Nout mémwar

’Les Marrons’, de Louis-Timagène Houat — 47 —

25 octobre 2013

Dans cette chronique ’Nout mémwar’, voici la suite du 9ème chapitre (’L’embuscade’) du texte de Louis-Timagène Houat paru quatre ans avant l’abolition de l’esclavage à La Réunion sous le titre ’Les Marrons’, au sujet des esclaves et des traitements imposés aux marrons dans les colonies françaises.
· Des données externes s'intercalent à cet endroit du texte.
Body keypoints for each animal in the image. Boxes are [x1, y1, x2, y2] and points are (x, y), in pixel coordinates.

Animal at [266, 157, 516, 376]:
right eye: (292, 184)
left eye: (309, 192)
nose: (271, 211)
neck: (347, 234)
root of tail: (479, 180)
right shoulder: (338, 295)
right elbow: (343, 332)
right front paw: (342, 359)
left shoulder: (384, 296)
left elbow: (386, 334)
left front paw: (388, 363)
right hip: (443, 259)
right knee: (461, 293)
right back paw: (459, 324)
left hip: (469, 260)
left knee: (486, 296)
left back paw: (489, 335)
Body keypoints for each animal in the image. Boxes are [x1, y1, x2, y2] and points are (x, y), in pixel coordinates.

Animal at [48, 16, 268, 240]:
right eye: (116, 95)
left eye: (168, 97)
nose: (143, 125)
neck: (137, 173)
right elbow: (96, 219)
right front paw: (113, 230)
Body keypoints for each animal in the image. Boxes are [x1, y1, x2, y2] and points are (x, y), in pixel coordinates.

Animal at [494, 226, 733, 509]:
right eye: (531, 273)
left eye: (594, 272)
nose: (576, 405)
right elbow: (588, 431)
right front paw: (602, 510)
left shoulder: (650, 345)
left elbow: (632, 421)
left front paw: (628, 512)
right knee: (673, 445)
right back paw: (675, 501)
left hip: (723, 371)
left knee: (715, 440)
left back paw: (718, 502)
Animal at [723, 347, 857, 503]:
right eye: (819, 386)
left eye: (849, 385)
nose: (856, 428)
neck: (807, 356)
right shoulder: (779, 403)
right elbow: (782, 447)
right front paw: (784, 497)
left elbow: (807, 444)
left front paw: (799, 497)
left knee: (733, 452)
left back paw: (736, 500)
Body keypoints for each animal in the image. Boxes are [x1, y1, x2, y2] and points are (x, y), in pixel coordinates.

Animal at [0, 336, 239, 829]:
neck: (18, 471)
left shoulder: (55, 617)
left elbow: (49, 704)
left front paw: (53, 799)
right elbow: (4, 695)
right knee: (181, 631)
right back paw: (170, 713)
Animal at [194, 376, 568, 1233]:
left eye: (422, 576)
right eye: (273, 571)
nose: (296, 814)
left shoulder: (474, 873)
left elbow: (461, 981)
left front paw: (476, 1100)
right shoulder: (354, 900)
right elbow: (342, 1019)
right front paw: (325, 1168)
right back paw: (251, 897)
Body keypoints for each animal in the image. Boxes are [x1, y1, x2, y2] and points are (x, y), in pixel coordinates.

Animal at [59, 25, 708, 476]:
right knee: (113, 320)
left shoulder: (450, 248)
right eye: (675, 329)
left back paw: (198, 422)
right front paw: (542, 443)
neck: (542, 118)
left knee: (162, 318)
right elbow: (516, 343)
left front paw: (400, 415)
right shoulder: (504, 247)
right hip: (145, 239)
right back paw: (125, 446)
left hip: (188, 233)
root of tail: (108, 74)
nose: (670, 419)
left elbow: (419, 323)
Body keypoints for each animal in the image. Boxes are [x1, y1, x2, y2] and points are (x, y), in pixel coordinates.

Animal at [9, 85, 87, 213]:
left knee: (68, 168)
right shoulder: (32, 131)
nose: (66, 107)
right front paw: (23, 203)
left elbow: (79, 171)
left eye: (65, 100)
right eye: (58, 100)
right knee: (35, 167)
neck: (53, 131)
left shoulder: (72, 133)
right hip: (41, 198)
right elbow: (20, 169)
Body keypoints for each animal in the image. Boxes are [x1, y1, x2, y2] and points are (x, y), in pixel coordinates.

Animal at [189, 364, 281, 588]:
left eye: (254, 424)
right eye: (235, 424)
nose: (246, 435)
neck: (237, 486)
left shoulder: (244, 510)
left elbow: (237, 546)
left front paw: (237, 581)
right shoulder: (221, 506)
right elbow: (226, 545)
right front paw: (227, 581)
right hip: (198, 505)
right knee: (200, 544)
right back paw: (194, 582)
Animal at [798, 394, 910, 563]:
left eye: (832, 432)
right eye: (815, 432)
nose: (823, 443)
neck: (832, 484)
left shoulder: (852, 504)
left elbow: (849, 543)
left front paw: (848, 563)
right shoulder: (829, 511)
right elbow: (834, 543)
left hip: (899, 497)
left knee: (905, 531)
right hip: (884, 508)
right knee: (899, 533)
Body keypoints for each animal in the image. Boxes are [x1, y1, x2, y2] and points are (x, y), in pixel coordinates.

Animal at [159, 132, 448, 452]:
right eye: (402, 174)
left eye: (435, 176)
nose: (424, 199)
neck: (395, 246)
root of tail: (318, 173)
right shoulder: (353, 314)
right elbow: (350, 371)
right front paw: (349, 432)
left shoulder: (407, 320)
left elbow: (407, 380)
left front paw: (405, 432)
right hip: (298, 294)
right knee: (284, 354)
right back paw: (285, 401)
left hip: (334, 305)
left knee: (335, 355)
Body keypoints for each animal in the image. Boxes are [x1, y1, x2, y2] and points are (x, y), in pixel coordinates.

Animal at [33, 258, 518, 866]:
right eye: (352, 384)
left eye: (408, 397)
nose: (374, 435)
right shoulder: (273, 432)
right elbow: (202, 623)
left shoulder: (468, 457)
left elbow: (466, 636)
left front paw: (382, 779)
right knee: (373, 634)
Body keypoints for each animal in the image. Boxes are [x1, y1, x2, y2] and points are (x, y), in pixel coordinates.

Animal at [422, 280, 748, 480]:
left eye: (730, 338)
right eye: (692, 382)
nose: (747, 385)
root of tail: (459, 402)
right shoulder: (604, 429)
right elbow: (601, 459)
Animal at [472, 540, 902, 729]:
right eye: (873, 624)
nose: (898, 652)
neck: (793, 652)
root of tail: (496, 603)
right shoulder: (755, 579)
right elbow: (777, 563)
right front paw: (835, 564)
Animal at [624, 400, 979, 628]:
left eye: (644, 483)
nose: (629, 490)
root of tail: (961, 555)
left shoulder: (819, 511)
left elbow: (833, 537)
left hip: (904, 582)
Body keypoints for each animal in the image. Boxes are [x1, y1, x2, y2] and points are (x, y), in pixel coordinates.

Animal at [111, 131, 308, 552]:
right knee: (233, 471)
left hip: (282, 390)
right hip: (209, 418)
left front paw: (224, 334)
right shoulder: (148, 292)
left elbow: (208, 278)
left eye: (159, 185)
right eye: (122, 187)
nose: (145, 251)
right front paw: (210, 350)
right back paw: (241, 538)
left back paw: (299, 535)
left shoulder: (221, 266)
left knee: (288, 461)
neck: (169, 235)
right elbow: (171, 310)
L’auteur raconte comment un membre d’un groupe d’esclaves marrons, ’le Câpre’, échappe aux chiens des chasseurs de marrons puis rencontre dans une grotte un jeune couple de marrons, « une jeune femme blanche (Marie) tenant dans ses bras un enfant mulâtre » et « un grand jeune nègre » (Frême) ; ce couple avait suivi un vieil esclave qui est décédé d’un tétanos et ’le Câpre’ leur dit qu’il doit rejoindre son grand-père... Frême l’accompagne, mais ils sont repérés par des chasseurs de marrons avec leurs chiens.

Le Câpre et son hôte arrivaient dans l’embuscade...

—  Halte-là ou sans quoi mort ! leur cria une voix immonde ; et aussitôt, les chiens et les hommes armés se montrèrent. Surpris par cette attaque imprévue, le Câpre resta court et se défendit à peine. Mais, à la vue du danger, à la pensée de Marie, Frême bondit, se dressa comme un lionceau devant les assaillants ; sa force et son courage se triplèrent.

—  Oh ! voilà bien votre travail ! s’écria-il avec un dédain plein de rage. Vous n’êtes bons que pour surprendre. Mais, lâches que vous êtes, vous ne m’aurez pas en vie !...

Et nul ne pouvait l’approcher ; car il s’était emparé d’un des dogues, qu’il brandissait autour de lui, comme s’il jouait avec l’arme dangereuse du fléau ; s’en servant ainsi contre les autres, il ne tarda pas à les mettre tour à tour hors de combat !

—  C’est trop fort ! dit l’un des chasseurs. Il faut en finir avec sa capture vivante. Et il le coucha en joue à bout portant.

—  Grâce ! ne le tuez pas ! il se rendra !... Mais le Câpre eut à peine jeté ce cri, tout en cherchant à se dégager des mains de celui qui le tenait, qu’un coup de feu partit, la balle siffla dans l’air... Frême avait disparu... Il ne faisait plus qu’un avec le chasseur, que d’un bond il venait de saisir au cou.

Enveloppé aussitôt comme par un serpent, l’assaillant homicide abandonna sa carabine. Il s’arma d’un poignard. Mais, perdant la respiration et l’équilibre, il tomba, tel qu’une masse inerte, avec celui qui l’étreignait de ses membres de fer, dans le bourbier du ravin, où dès lors le groupe resta muet, immobile, ainsi qu’une pétrification.